» Work order: Copy out again, unchanged, the listing below from the line that has "[402,171,498,185] root-directory:: ->" through the line that has "[73,357,103,366] run:: ->".

» Dataset extract:
________________________

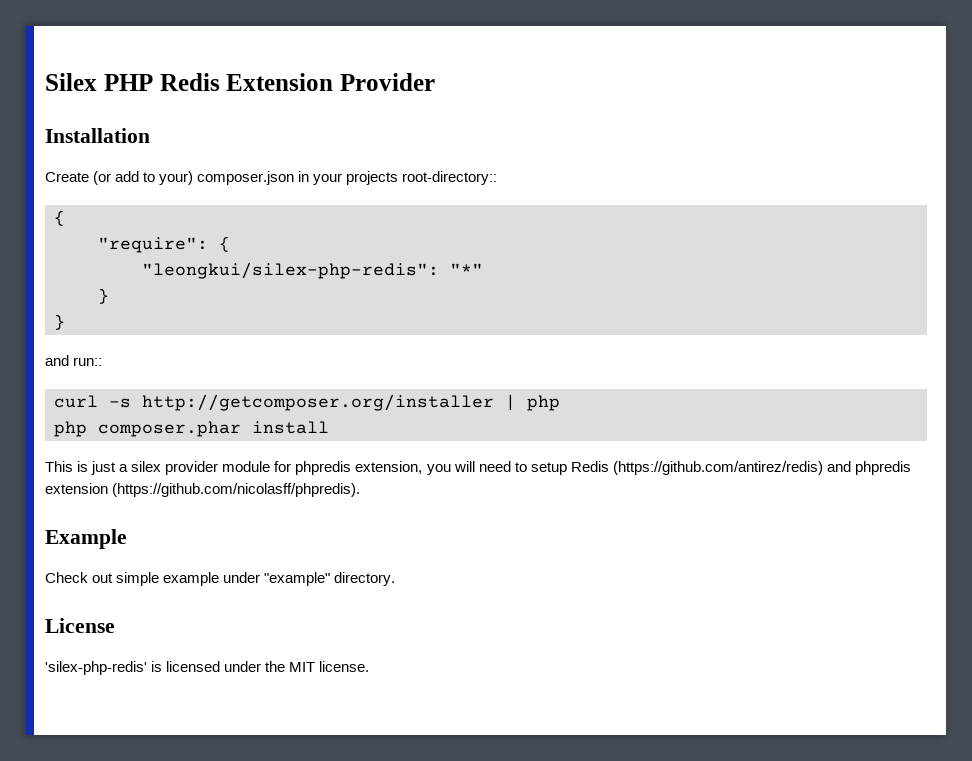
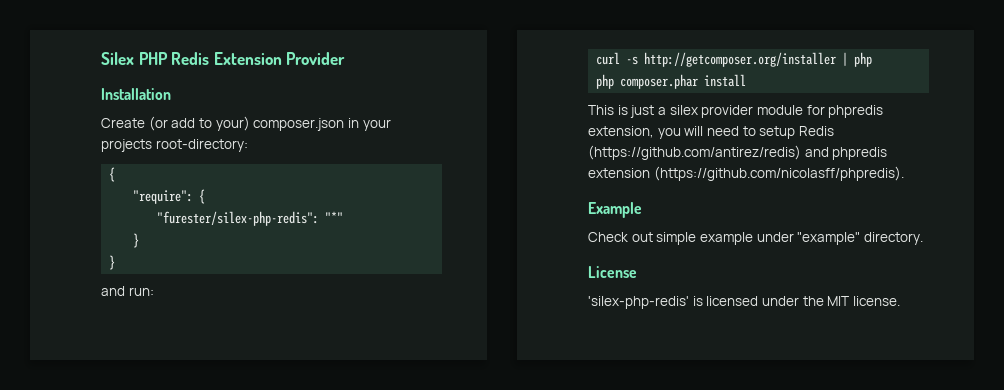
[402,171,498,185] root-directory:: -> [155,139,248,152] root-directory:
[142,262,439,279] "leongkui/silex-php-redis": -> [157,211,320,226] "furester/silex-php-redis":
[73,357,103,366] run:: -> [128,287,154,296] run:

________________________

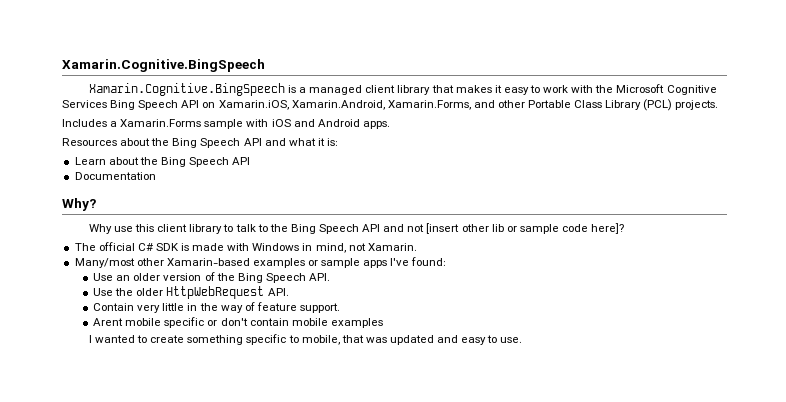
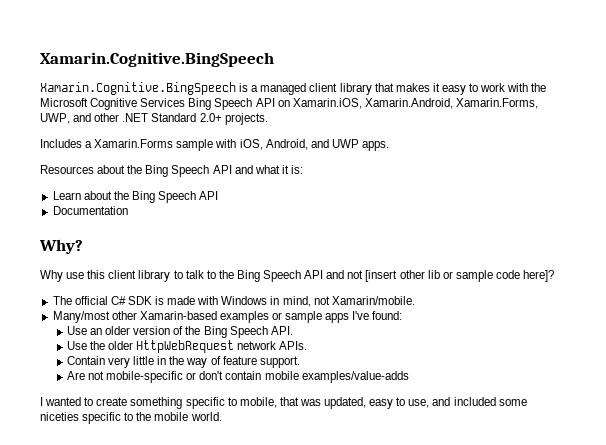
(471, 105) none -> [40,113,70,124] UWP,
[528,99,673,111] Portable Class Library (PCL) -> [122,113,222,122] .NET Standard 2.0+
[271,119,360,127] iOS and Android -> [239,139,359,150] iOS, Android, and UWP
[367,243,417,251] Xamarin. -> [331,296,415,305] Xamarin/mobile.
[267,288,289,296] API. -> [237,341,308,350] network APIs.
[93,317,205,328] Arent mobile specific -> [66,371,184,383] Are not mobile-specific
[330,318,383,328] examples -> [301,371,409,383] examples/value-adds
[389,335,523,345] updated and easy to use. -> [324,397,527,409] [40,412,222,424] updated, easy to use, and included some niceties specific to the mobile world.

________________________

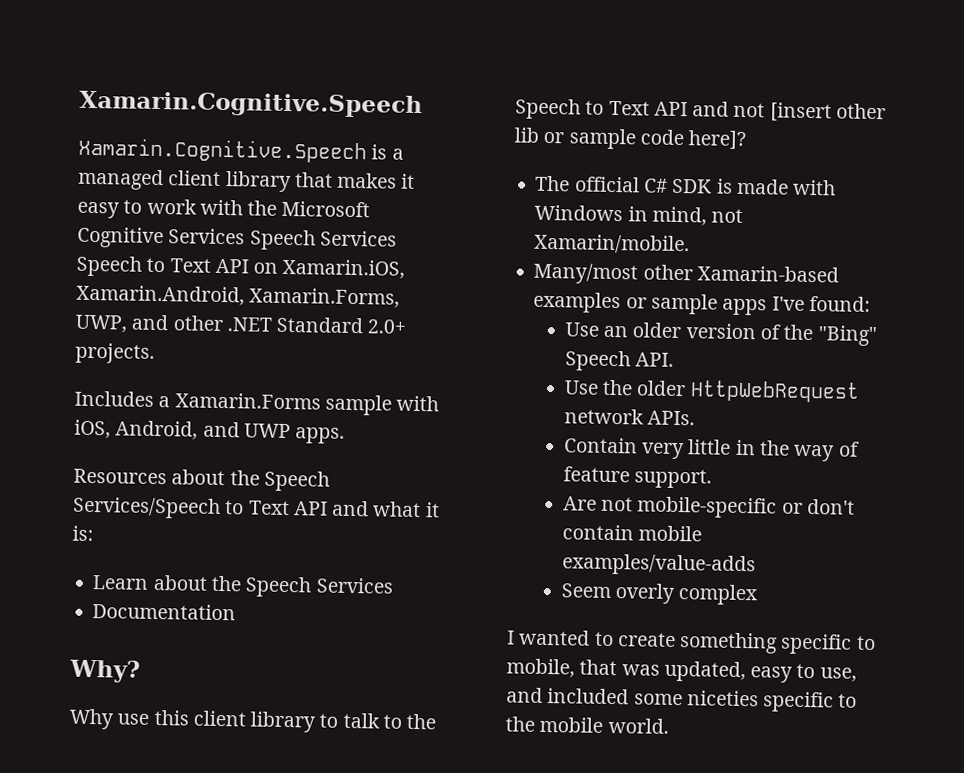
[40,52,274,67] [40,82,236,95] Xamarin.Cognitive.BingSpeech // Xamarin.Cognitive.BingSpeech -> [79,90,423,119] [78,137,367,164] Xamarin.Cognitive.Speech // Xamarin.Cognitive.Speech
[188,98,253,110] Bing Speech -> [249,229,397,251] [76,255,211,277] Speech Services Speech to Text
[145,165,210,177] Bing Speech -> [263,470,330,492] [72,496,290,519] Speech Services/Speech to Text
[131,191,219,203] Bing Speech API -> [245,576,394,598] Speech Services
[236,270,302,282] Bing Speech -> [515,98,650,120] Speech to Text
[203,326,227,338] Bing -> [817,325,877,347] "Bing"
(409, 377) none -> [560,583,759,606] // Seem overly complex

________________________

» Output of the task:
[402,171,498,185] root-directory:: -> [155,139,248,152] root-directory:
[142,262,439,279] "leongkui/silex-php-redis": -> [157,211,320,226] "furester/silex-php-redis":
[73,357,103,366] run:: -> [128,287,154,296] run:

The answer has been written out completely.